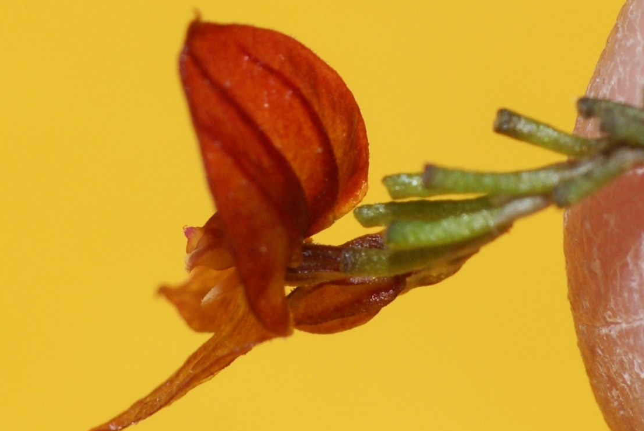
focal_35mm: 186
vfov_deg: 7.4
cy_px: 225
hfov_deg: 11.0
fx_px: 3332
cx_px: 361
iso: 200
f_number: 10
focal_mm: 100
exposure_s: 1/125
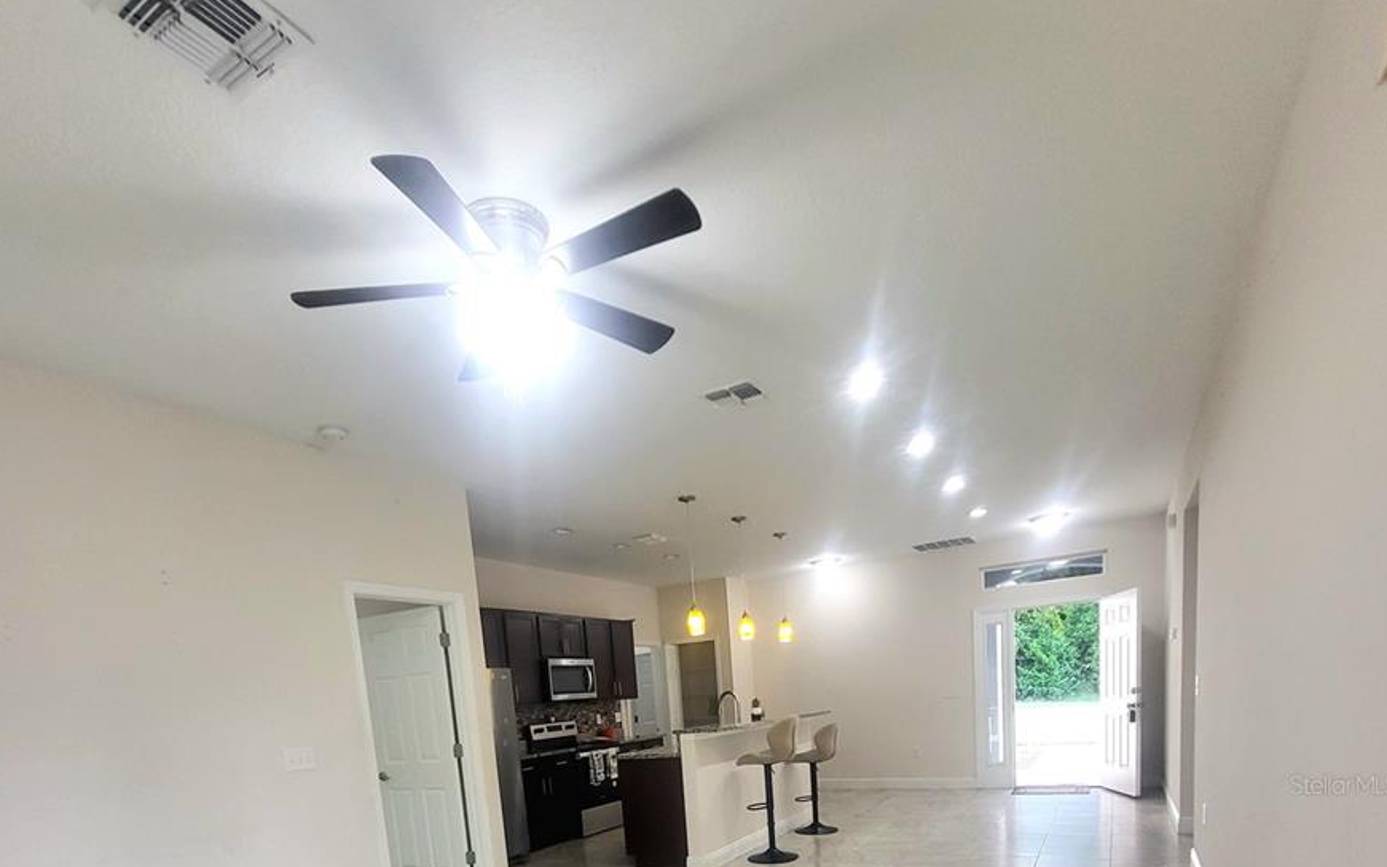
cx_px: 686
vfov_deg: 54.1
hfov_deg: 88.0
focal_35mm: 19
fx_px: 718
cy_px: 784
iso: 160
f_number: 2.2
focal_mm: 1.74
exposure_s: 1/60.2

* * *

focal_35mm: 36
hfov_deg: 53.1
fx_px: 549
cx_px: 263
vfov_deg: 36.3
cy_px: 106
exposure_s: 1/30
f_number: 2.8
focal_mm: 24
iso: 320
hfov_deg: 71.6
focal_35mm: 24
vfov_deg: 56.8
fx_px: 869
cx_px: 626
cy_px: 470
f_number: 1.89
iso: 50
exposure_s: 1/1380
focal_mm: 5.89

==

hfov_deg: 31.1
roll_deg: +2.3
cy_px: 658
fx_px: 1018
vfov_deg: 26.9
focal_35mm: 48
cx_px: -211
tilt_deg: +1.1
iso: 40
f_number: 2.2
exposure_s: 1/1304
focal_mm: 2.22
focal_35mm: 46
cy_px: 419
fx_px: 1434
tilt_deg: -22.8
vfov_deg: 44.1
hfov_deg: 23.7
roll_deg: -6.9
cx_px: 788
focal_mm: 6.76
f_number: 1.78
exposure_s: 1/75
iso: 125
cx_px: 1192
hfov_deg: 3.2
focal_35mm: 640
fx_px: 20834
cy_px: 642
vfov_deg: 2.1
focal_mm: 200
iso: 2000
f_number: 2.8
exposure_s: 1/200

### DIRECTIONS
Take from the material above the lines running from the one with "vfov_deg: 56.8" through the one with "focal_mm: 5.89", and repeat them exactly, with nothing else.

### SOLUTION
vfov_deg: 56.8
fx_px: 869
cx_px: 626
cy_px: 470
f_number: 1.89
iso: 50
exposure_s: 1/1380
focal_mm: 5.89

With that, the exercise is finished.